(EN) When NOT to Pull!

Children Tug of WarPull production is a highly useful tool in manufacturing, logistics, services, and other industries. However, there are instances where pull may be not the best option. These instances are rare, but they do exist. In this blog post I will list different cases when pull may not be the best option.

Recap: Pull Is a Limit on the WIP

Tug of War ChildrenPull systems overall are very robust and stable, well suited for pretty much any production system. In fact, they can also be used outside normal industry (e.g., in healthcare, military, call centers, banking, data processing, and other service industries). See my post Why Pull Is So Great! for more. However, many people define pull incorrectly. For me, pull is a fixed limit on the number of parts or jobs in the system. I wrote about it extensively in my post on The (True) Difference Between Push and Pull.

Don’t Pull If You Have No Control on the Number of Parts Arriving

Normally, material arrives only when ordered.

Pull limits the number of parts in your system. Hence, one key requirement for doing pull is to control the number of parts entering your system. If you can’t do that, then you simply can’t pull.
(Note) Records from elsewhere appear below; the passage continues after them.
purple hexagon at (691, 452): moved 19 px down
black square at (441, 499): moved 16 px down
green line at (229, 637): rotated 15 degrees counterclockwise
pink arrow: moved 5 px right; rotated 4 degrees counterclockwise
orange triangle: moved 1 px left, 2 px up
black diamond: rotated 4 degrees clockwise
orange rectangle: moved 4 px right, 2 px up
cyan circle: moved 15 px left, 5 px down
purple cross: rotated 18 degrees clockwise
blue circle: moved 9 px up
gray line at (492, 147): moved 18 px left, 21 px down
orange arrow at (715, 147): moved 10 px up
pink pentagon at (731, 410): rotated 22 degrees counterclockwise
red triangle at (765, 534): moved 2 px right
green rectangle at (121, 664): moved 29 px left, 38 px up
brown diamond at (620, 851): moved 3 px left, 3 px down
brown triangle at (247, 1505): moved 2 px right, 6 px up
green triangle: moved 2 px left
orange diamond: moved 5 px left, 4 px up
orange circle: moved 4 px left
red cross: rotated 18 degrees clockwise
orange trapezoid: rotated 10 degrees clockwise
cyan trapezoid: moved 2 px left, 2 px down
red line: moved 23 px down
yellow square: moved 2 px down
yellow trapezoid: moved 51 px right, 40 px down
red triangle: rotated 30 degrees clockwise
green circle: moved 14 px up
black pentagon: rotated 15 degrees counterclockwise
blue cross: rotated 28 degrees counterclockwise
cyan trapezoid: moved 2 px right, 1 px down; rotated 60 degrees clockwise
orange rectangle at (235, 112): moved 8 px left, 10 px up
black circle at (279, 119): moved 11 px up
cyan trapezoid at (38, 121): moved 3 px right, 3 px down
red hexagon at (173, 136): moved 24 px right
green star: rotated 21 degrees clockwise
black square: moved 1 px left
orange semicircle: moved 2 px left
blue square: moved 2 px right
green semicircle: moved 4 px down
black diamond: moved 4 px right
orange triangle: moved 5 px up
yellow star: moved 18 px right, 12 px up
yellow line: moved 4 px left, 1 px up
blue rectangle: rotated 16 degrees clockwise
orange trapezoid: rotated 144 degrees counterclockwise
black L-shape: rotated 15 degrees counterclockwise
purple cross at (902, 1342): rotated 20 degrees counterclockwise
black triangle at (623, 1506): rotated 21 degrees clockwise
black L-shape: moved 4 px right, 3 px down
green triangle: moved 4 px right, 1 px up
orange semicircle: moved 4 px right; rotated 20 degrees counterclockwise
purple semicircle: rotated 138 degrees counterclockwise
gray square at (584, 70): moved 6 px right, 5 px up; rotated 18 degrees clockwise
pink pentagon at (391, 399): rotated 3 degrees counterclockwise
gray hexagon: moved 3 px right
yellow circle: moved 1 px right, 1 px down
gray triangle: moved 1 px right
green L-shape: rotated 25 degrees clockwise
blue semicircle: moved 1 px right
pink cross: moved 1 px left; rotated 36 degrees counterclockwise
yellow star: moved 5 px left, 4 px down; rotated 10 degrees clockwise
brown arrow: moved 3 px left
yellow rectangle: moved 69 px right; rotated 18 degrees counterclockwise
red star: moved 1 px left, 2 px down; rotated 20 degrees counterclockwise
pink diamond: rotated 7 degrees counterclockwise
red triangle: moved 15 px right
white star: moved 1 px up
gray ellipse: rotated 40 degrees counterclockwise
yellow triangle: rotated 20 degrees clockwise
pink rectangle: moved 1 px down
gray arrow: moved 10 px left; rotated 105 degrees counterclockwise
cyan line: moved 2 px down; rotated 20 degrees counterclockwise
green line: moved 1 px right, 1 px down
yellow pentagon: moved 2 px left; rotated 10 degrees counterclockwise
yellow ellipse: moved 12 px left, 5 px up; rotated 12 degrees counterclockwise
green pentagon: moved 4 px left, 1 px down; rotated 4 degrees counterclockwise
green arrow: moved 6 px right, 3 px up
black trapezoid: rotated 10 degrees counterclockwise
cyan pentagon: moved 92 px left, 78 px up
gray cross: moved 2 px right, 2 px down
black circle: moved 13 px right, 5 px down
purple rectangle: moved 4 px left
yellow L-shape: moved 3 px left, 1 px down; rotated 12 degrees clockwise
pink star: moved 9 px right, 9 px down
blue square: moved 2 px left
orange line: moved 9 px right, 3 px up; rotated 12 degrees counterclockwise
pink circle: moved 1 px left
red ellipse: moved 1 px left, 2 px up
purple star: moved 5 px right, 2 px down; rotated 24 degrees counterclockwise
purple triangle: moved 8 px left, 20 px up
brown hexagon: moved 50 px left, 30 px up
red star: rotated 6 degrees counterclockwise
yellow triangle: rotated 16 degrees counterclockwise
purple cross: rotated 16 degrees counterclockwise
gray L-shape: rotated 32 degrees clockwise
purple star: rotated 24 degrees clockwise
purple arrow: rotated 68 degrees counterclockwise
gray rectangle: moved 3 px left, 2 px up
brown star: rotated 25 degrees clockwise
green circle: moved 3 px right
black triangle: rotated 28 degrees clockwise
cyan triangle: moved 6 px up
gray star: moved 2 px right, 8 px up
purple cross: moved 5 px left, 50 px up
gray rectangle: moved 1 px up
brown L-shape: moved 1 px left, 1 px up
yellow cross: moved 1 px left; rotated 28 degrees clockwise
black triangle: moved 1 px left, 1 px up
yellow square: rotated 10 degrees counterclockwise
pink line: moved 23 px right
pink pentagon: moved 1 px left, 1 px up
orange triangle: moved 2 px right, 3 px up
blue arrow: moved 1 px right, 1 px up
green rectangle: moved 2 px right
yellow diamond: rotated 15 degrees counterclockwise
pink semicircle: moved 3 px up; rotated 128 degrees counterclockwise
In manufacturing, you usually have control over the number of parts arriving. Parts arrive only when you explicitly order or produce them. Without a purchase or production order, you won’t get any parts. Thus, you can limit the maximum inventory simply by not ordering or producing more when you reach that limit.

Difficult to tell customers to stay away

A counterexample would be retail, a repair store, or a key-copying location. A typical store usually has no influence on when a customer shows up. They usually cannot really limit the number of customers in the store unless they want to get bad reviews. Instead, if multiple customers arrive, the customer has to wait. If very few customers arrive, the staff has to wait. There is no defined limit on the upper number of customers.

Of course, at one point you will hit a limit where you can’t physically fit any more customers in the store. But this is usually way past any sensible workload or even way past any fire regulations, although this happens annually on Black Friday.

Don’t Pull If It Is Very Expensive to Turn Off Your Process

Don’t turn it off for the weekend!

Another case against pull is if it is very expensive or impossible to turn off the process. Even if the customer purchases less, you may have to produce and build up inventory to avoid the even larger expense of shutting down your process.

Keep the tap open…

This may happen in blast furnaces for steel smelting. Conventional wisdom is to turn on the furnace and then run it for twenty years without a break, until the inner lining is getting too thin and needs to be replaced. Stopping and restarting this process is very expensive, and companies try to avoid this.

Another example may be oil platforms, where the main cost is setting up the platform and drilling a hole. Once the platform is running, it often makes economic sense to keep operating even if the demand and the oil price goes down.

Don’t Pull If You Can Outperform a Pull System

Glowing Brain
Are you smarter than pull?

Finally, pull may be inferior if you have a very high level of control of your system and an excellent knowledge of upcoming fluctuations (i.e., you are close to all-knowing and all-seeing in your production system). Even then, pull would still work.

However, it is imaginable to have a push-type system that outperforms a pull system if you have such an excellent understanding of your system. A pull system reacts immediately whenever a part is consumed or completed. A push system controlled by humans, computer logic, or artificial intelligence has to be able to outperform pull systems, giving either a better availability (for make-to-stock) or better utilization (for make-to-order) for the same inventory, or having a lower inventory for the same availability or utilization, or a combination of those.

Hence, if the knowledge of the human, computer logic, or AI of future fluctuations and disruptions is exceptional, they may be able to push a production system better than pull production. Yet, I believe such companies are as rare as unicorns. While you can occasionally meet a manager who believes his organization is all-knowing (usually in the higher ranks far removed from the shop floor), it is not true.

Other than that, I am always hard-pressed to find good examples where pull is not superior to push. In literature, you can find many scientific articles that claim push is better in some cases, but if you dig deeper, you will find that they just did not understand what pull actually is. Pull is much better at handling uncertainty and faster at maintaining your inventory buffer. Hence, the only case where push may be better is a highly stable system where you have an excellent understanding of the processes or of the expected fluctuations.

The common approach is usually to let pull do the day-to-day control, and human workers adjust the pull system if they know of an upcoming fluctuation. These could be seasonal demand changes, or your ship with goods just sunk, or all your products failed the safety test and need to be remade, or there is a craze for your products just because Beyoncé said she loves them, or your products sit like lead on the shelves just because Beyoncé said she hates them, or … or … or … I am sure you are familiar with many such examples in your industry.

Summary

Overall, pull is, in my view, still the best solution for almost all cases, providing an easy-to-use system that requires little intervention except for the occasional updates. There are very few exceptions where pull is inferior, as mentioned above. Now, go out, see where you can pull and where not, and organize your industry!